Né en 1976 à Téhéran, Iran.

À 14 ans, Kiya Tabassian émigre avec sa famille au Québec, emmenant avec lui quelques années de formation en musique savante persane et un début de carrière sur la scène musicale iranienne. Déterminé à devenir musicien, compositeur et plus largement passeur de mémoire, il poursuit sa formation en musique persane en qualité d’autodidacte et rencontre autant que possible Reza Gassemi et Kayhan Kalhor. Il étudie parallèlement la composition musicale au Conservatoire de musique de Montréal avec Gilles Tremblay et Michel Gonneville.

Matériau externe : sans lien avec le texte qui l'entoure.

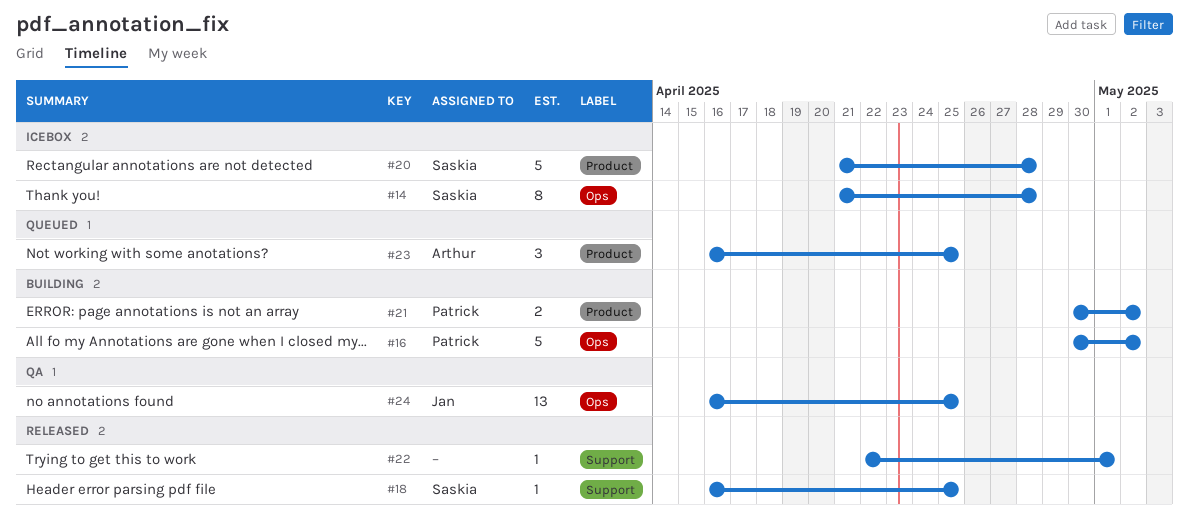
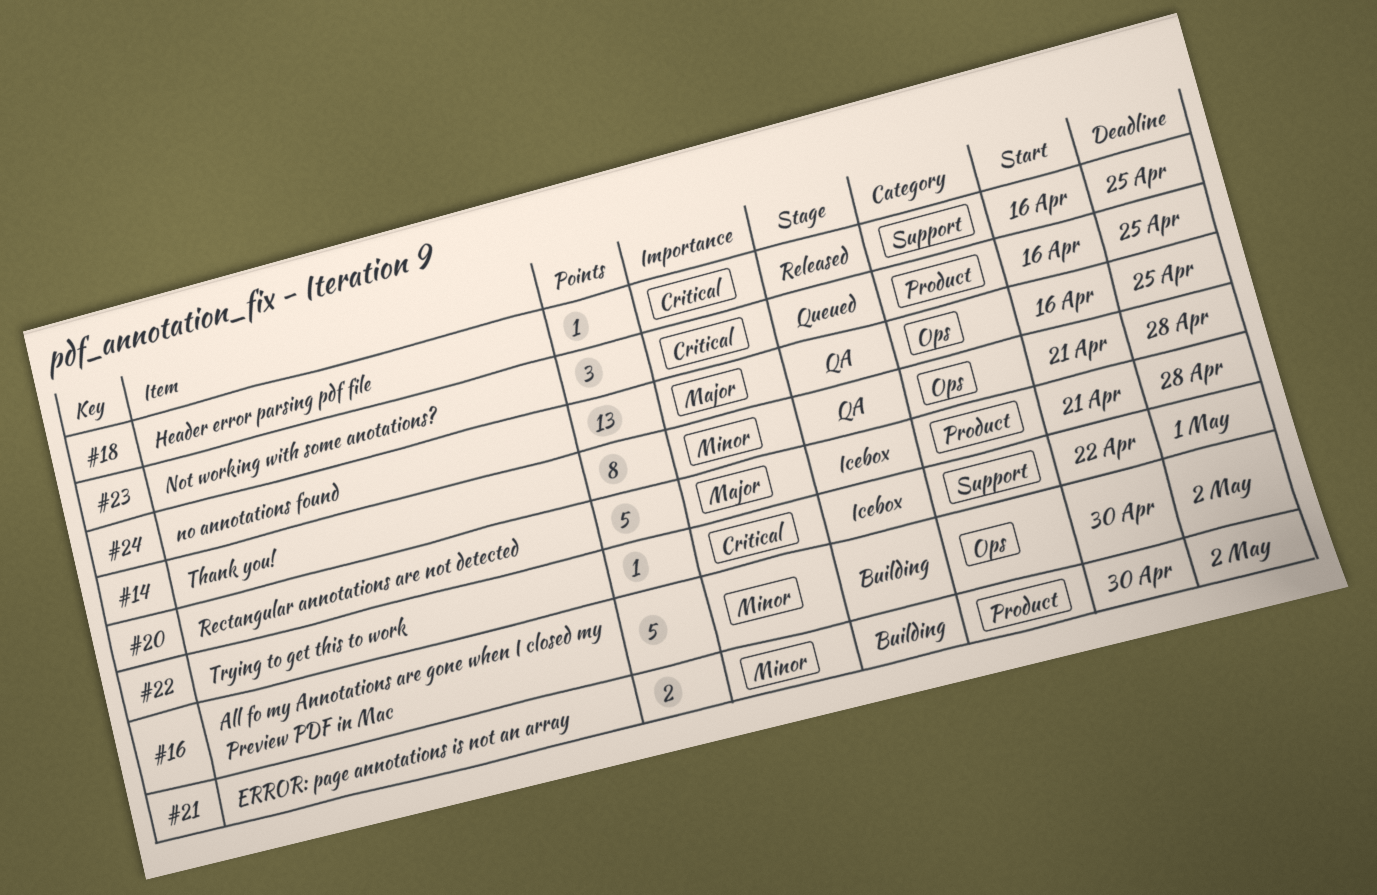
#14, status: Icebox -> QA
#22, status: Released -> Icebox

En 1998, il cofonde Constantinople avec l’idée de développer un ensemble de création musicale puisant dans l’héritage du Moyen-Âge et de la Renaissance, de l’Europe, de la Méditerranée et du Moyen-Orient. Il en assume depuis la direction artistique et a développé près d’une quarantaine de programmes avec son ensemble qui ne cesse d’éblouir le public à travers le monde.

Kiya s’est produit sur les scènes du monde entier et a contribué à maints projets éclectiques en tant que compositeur, interprète et improvisateur. Citons par exemple sa collaboration régulière avec la Société Radio-Canada depuis 1996; sa participation active de 2002 à 2005 au projet international MediMuses comme membre du groupe de recherche sur l’histoire et le répertoire de la musique de la Méditerranée et comme contributeur à plusieurs projets d’édition et de disque; ses interventions depuis 2009 dans l’ensemble Atlas (Pays-Bas) et son apport à l’Atlas Academy en tant que tuteur, double projet visant le rapprochement de la musique contemporaine et des traditions orales.

De nombreuses formations musicales et institutions ont fait appel à ses talents de compositeur, dont l’Orchestre symphonique de Montréal, le Nouvel Ensemble Moderne et l’Union Européenne de Radio-Télévision. Il a également écrit pour des films documentaires et de fiction tels Jabaroot et Voices of the Unheard.

Depuis l’été 2017, il agit comme Artiste associé du prestigieux festival Rencontres musicales de Conques (anciennement Festival de musique Conques, la Lumière du Roman) où il a présenté plusieurs créations récentes avec Constantinople au fil des ans.

Kiya a été membre du Conseil des arts de Montréal pendant sept ans, dont président du comité décisionnel musique pour trois ans, et fait actuellement partie du Conseil d’administration du Conseil des arts et des lettres du Québec. Il a également été mandaté par le Conseil québécois de la musique pour mettre sur pied un comité de réflexion sur le rôle des musiques du monde dans le domaine des musiques de concert. Son désir d’implication et d’engagement vis-à-vis du milieu musical et de la société québécoise l’a aussi amené à cofonder le Centre des musiciens du monde à Montréal en 2017, projet dont il assure la direction artistique.

Depuis de nombreuses années maintenant, l’ensemble de son travail est soutenu par le Conseil des arts de Montréal, le Conseil des arts et des lettres du Québec ainsi que le Conseil des arts du Canada.

Instrument

Le sétar, littéralement « trois cordes », tire son origine du tanbouré Khorassan, luth pré-islamique. Au début du XXe siècle, le Soufi Mushtaq Ali Shah ajoute une quatrième corde à l’instrument qui comprend 25 frettes mobiles en boyau, organisés en microtons selon le système musical persan. Les cordes sont frappées à l’aide de l’ongle de l’index (nakhon) par un mouvement d’aller-retour (râst va tchap), offrant des combinaisons variées. Le sétar de Kiya a été conçu par le regretté maître luthier Eshqi dans les années 1950.